Title: Re: Simple Machines BitShares X Login Plugin
Post by: gamey on August 01, 2014, 06:32:06 pm
The users shouldn't need to write it down because if they're authenticated with their BTSX Id they don't need to use the password because they're already authenticated.

This would be operating on the assumption they will always login from bitsharesX client or have it available if they are unauthenticated.  I am not sure I want that constraint.
Title: Re: Simple Machines BitShares X Login Plugin
Post by: Riverhead on August 01, 2014, 06:35:14 pm
The users shouldn't need to write it down because if they're authenticated with their BTSX Id they don't need to use the password because they're already authenticated.

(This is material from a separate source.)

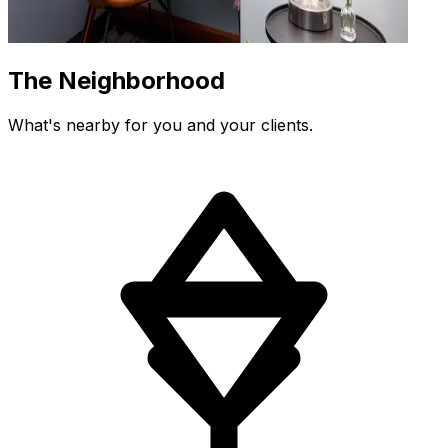
The Neighborhood
What's nearby for you and your clients.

This would be operating on the assumption they will always login from bitsharesX client or have it available if they are unauthenticated.  I am not sure I want that constraint.
Good points. I guess when I think of single sign on I think of logging into one application and then everything is pre-authenticated. However I can understand why that, as an only option, would be very undesirable in a web site people could log in to from anywhere.
Title: Re: Simple Machines BitShares X Login Plugin
Post by: bytemaster on August 01, 2014, 08:33:46 pm
The users shouldn't need to write it down because if they're authenticated with their BTSX Id they don't need to use the password because they're already authenticated.

This would be operating on the assumption they will always login from bitsharesX client or have it available if they are unauthenticated.  I am not sure I want that constraint.

That assumption is valid if they log in from BTSX... they can change their password to something they know if they want.